A full calendar year without change has happened only three times previously since the cash rate target was adopted in January 1990 - in 1995, 2004, and 2014. The official interest rate was last moved (downwards) in August 2016. In fact, the Bank now has been inactive on the policy rate for 15 straight Board meetings, just shy of the record stretch of 17 straight meetings established in 1995-96. Back then, though, the cash rate stood at 7.5%.

The statement announcing today’s decision sounded very familiar and remained constructive, particularly on the global economy. The commentary again mentioned improving conditions overseas, including in China, and reinforced the expectation that Australia’s economy would grow by around 3% in the years ahead. The discussion on investment and the local labour market also sounded upbeat, with job growth strong and unemployment declining. As before, there was no explicit guidance on what might happen with official interest rates next year.

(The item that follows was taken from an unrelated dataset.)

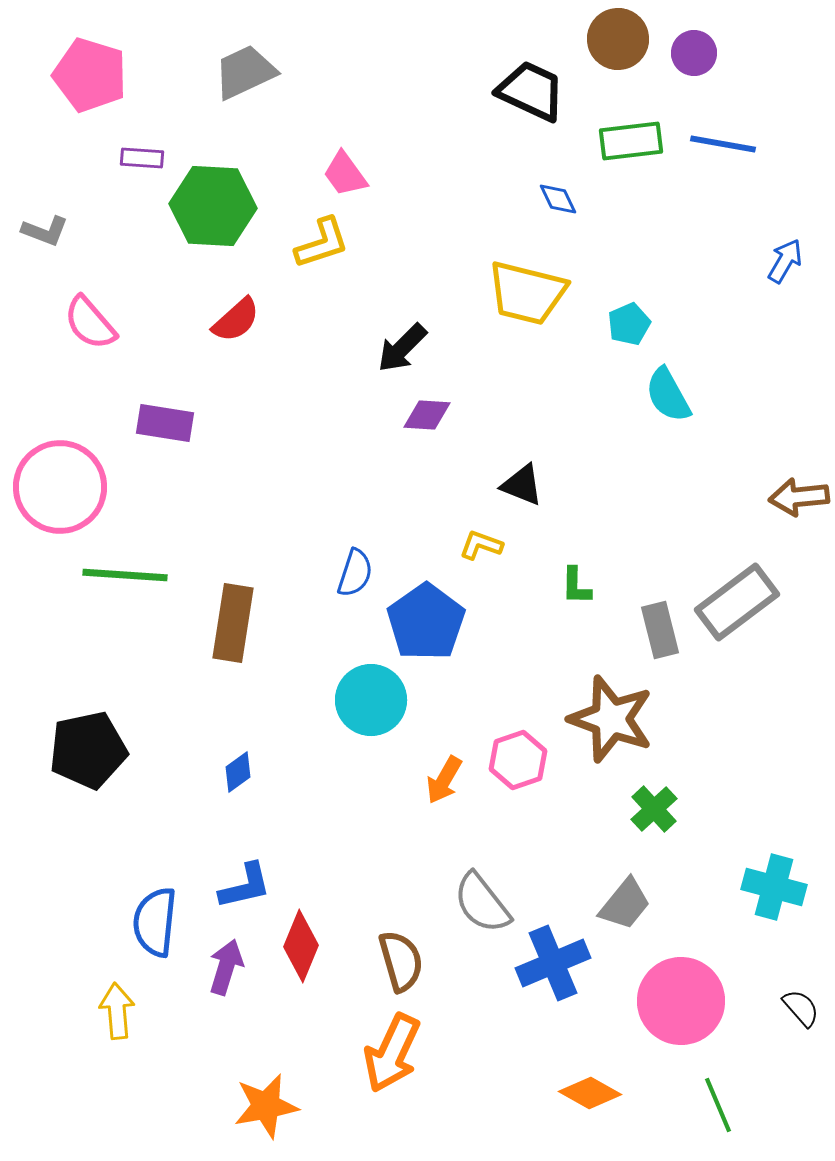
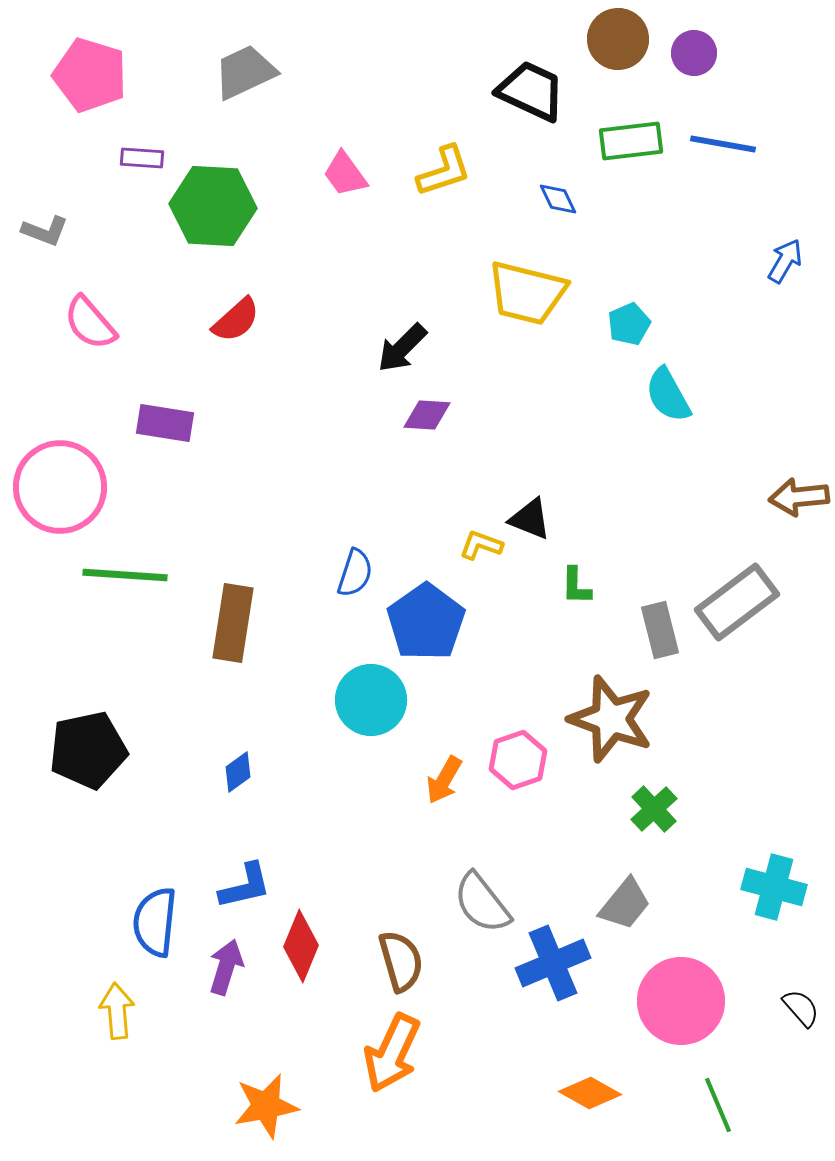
yellow L-shape at (322, 243): moved 122 px right, 72 px up
black triangle at (522, 485): moved 8 px right, 34 px down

There were only modest changes in the text today relative to the statement made back on Melbourne Cup day. First, there was an admission that monetary conditions had tightened overseas, which perhaps is a nod to the fact that the Bank of Korea joined other central banks in raising interest rates last week. Second, the discussion on the domestic labour market for the first mentioned emerging skill shortages. Finally, the previous reference to a higher exchange weighing on output and employment was removed. None of these changes is material for the outlook.

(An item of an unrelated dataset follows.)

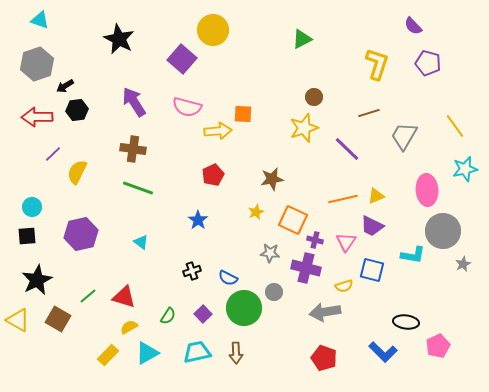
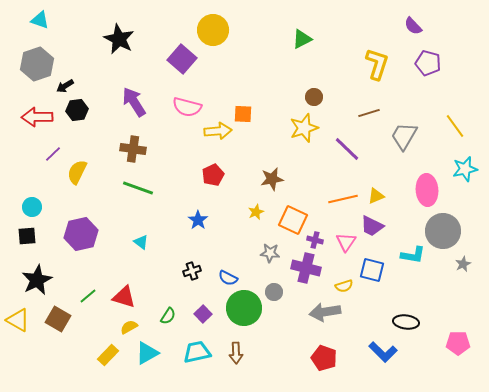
pink pentagon at (438, 346): moved 20 px right, 3 px up; rotated 25 degrees clockwise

The RBA board does not meet in January, so the next gathering of policymakers will be on the first Tuesday in February. A lot can happen over the summer months, particularly overseas, but it’s very unlikely the board would be inclined to adjust policy early in the New Year. For what it’s worth, futures market pricing implies that the cash rate won’t rise until February 2019 (see chart). If realised, two consecutive calendar years of inactivity would be unprecedented, but a lot of water needs to flow under the policy bridge between now and then.

In the meantime, there is an interesting debate going on beneath the surface. Some economists, including former RBA board members and those at the well-regarded OECD, believe the RBA should be raising interest rates sometime soon to help curb growth in credit. The majority of local economists, though, believe the cash rate probably will be steady until at least the second half of 2018. The AICD expects policy normalisation to start sometime during the second half of next year.